___ Data for this exercise

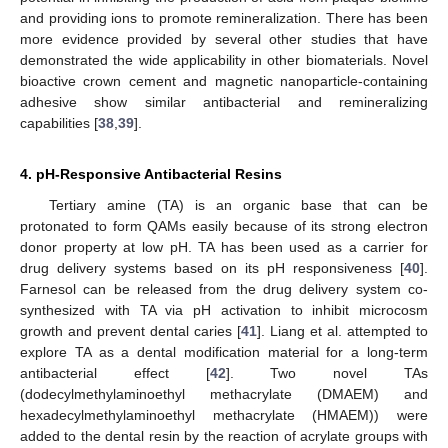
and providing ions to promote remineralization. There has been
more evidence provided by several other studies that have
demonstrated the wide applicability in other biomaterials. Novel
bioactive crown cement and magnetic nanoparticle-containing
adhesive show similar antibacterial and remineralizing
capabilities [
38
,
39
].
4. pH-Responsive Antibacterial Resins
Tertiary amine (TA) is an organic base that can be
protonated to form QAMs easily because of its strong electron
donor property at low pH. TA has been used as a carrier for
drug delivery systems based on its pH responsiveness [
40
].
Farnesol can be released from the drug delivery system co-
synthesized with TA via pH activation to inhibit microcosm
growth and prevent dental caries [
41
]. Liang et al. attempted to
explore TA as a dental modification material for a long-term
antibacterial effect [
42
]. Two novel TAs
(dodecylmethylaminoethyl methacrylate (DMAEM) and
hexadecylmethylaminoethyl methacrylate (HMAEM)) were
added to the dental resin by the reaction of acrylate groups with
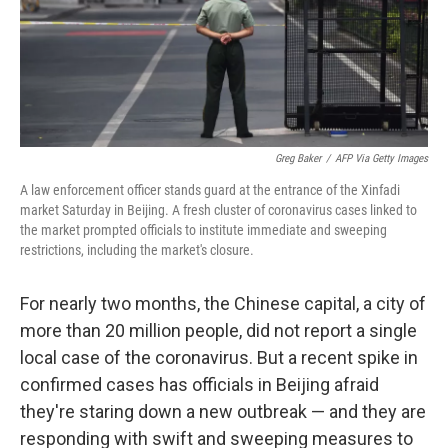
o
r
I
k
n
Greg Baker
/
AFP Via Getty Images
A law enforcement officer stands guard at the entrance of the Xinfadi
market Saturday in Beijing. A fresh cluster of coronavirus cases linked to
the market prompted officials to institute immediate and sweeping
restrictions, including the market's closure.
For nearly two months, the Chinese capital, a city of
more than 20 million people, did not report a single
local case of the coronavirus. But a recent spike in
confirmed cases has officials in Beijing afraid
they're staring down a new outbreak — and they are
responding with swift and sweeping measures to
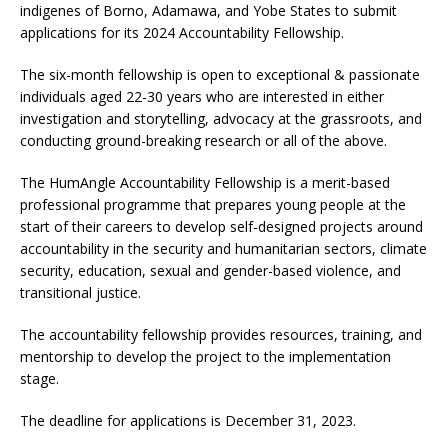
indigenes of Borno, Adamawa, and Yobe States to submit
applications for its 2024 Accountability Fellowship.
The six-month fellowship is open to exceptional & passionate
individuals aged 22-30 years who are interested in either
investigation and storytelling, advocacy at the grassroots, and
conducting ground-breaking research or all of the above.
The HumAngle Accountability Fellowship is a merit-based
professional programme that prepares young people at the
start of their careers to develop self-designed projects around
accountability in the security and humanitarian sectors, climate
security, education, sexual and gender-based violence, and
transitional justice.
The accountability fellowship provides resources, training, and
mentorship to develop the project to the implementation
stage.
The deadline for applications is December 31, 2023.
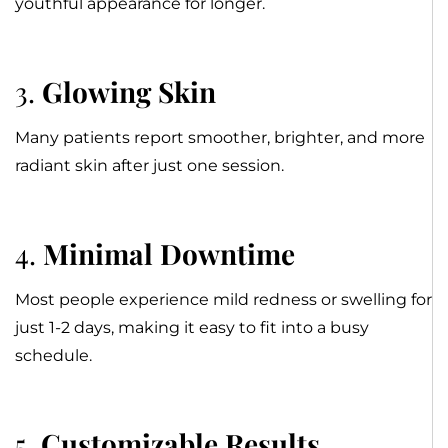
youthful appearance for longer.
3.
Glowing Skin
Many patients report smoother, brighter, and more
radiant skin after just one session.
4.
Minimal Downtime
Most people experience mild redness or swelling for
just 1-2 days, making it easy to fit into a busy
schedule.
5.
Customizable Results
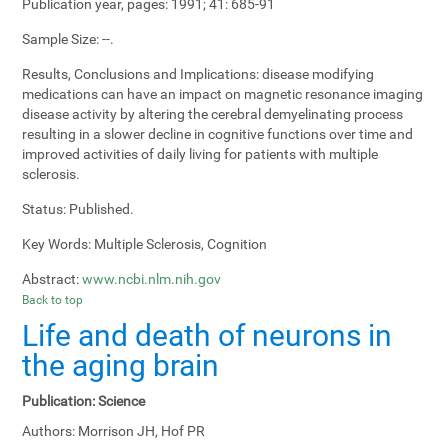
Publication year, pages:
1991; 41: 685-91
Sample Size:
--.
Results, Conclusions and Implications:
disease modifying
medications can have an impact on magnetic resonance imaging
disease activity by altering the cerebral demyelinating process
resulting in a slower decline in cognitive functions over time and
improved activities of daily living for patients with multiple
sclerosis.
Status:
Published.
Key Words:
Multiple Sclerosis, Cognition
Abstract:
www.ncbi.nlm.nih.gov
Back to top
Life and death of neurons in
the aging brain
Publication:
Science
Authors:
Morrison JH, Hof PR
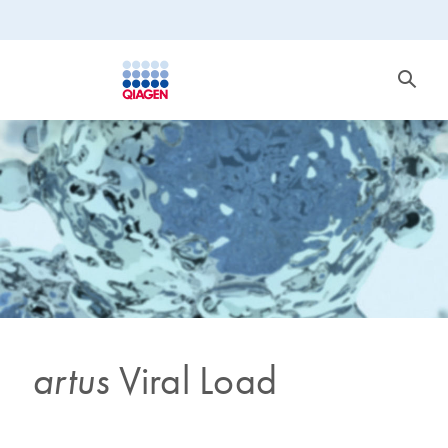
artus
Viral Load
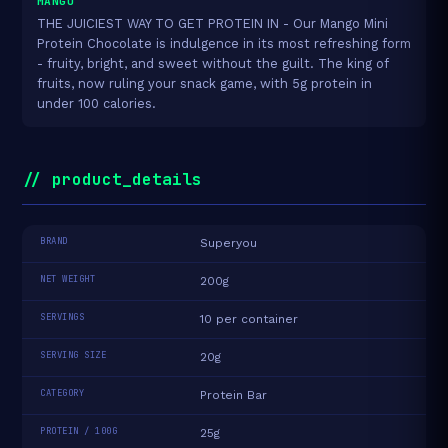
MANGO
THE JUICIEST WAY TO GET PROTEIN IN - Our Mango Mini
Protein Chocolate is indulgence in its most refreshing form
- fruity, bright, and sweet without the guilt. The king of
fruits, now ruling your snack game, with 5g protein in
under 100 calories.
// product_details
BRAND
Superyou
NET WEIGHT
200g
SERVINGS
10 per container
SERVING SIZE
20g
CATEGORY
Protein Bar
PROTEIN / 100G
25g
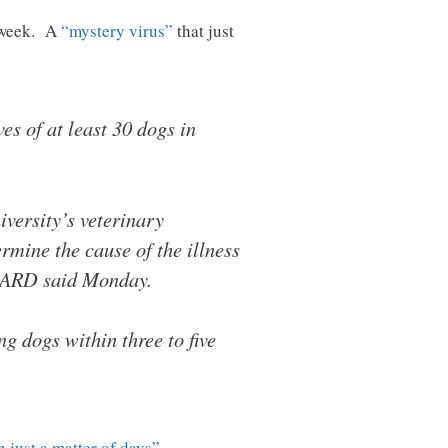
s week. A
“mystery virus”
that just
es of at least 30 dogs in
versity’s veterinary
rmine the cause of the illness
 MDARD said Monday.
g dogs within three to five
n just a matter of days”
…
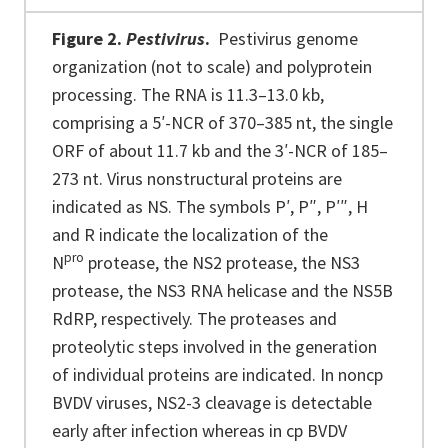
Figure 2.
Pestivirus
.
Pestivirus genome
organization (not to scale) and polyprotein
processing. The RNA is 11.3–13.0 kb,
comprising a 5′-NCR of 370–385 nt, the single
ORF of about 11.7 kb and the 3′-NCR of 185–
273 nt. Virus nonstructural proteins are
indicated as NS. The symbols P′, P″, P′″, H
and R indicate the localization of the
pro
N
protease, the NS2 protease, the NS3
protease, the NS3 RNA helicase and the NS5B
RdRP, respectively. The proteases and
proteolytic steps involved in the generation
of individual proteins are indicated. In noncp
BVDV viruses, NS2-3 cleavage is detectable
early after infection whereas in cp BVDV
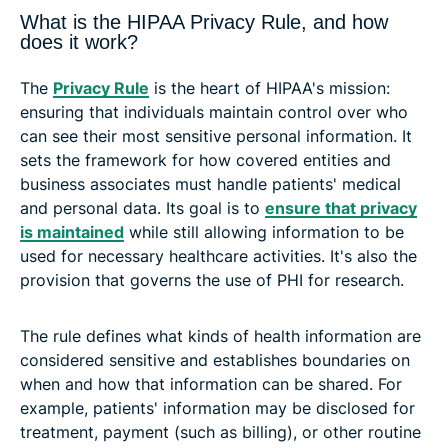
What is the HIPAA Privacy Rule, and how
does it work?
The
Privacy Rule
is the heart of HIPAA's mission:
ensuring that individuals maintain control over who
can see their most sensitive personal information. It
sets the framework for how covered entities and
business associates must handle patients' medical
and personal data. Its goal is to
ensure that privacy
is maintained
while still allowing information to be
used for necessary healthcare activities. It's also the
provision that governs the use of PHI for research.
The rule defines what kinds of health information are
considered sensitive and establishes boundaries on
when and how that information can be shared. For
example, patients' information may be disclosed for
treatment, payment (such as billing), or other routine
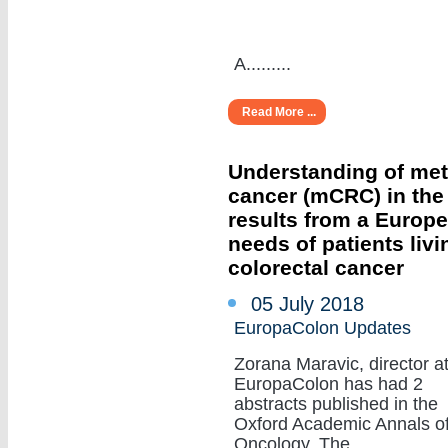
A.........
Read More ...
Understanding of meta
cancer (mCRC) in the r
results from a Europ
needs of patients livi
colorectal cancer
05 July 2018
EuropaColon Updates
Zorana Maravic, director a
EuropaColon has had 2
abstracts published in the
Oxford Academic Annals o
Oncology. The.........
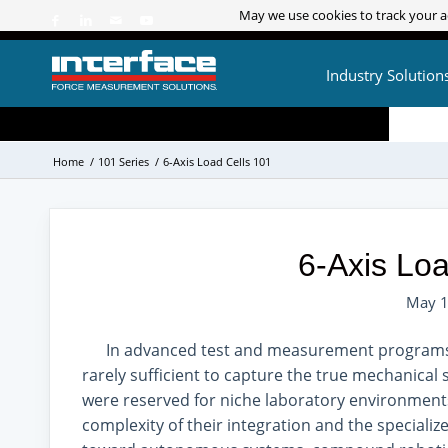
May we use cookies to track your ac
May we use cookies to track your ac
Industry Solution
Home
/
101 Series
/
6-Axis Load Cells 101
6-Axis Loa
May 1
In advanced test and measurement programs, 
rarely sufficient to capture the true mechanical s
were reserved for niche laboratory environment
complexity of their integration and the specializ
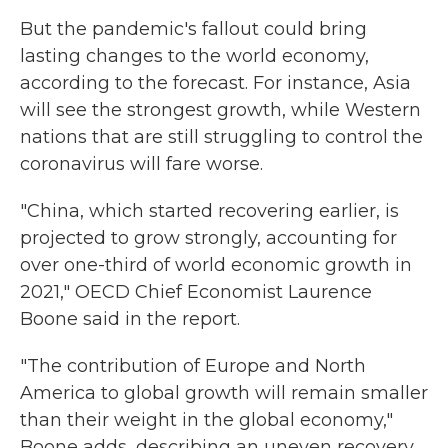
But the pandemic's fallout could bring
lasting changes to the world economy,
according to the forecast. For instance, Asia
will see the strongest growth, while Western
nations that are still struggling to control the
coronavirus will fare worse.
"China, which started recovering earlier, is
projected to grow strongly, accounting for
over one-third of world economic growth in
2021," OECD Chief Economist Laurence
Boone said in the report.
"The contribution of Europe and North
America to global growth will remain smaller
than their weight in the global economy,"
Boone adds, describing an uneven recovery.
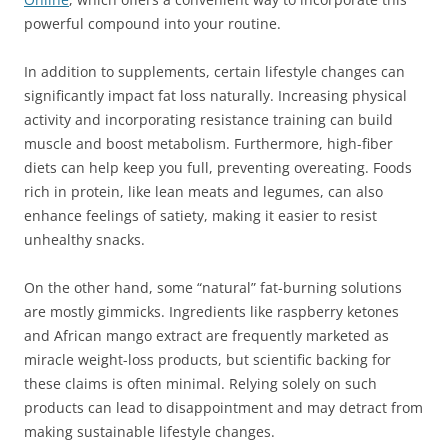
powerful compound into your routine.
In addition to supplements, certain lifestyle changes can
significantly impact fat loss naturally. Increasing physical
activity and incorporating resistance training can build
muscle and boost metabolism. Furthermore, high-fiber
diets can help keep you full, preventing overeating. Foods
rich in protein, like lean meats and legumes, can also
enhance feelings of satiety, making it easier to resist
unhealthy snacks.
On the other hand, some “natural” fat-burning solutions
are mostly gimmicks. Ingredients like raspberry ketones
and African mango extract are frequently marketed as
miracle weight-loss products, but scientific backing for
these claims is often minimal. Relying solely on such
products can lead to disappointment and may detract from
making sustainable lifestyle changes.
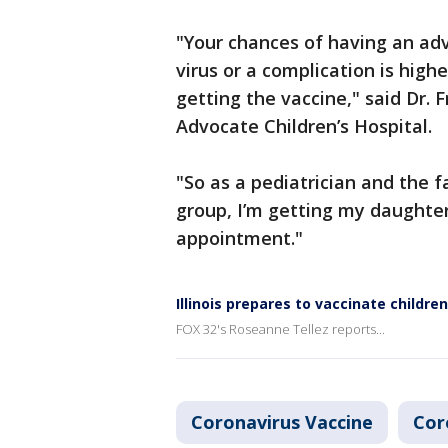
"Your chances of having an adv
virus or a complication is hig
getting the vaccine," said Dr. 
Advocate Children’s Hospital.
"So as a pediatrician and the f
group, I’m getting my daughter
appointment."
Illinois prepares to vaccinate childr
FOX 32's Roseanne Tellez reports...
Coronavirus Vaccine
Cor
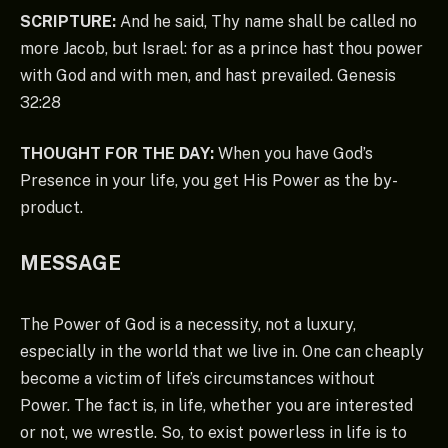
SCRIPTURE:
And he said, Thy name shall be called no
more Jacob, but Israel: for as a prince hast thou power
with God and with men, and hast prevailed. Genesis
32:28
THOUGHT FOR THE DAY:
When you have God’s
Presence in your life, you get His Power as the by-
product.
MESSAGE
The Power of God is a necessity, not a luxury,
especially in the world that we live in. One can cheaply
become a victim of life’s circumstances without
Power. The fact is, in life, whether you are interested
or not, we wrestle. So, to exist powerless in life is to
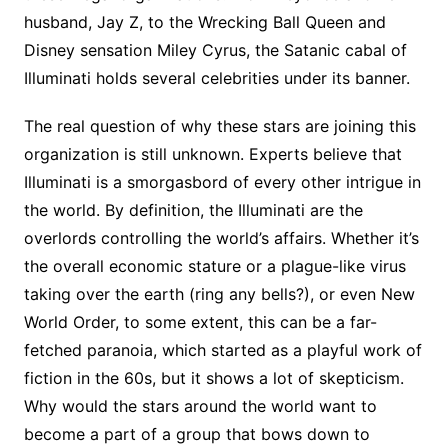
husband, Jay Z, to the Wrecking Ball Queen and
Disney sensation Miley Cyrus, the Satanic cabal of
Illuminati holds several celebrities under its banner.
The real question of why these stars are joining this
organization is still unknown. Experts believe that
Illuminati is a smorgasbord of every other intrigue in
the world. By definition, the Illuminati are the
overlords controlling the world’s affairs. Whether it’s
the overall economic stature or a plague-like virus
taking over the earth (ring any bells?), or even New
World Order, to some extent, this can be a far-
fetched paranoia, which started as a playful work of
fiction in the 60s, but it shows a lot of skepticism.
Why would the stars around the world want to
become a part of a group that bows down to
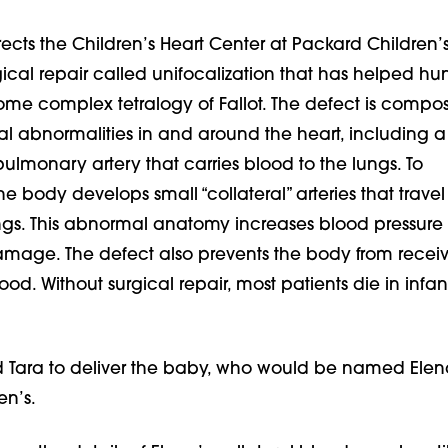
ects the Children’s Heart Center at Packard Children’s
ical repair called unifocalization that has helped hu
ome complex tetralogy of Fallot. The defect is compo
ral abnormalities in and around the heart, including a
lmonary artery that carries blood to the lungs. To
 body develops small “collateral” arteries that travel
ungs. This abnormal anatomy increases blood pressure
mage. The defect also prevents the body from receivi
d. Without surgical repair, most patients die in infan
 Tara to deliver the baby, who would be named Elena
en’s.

______

- **Task statement**:
In the listing above, find each line where "which" occurs and copy it.

- **Your response**:
"China, which started recovering earlier, is
fetched paranoia, which started as a playful work of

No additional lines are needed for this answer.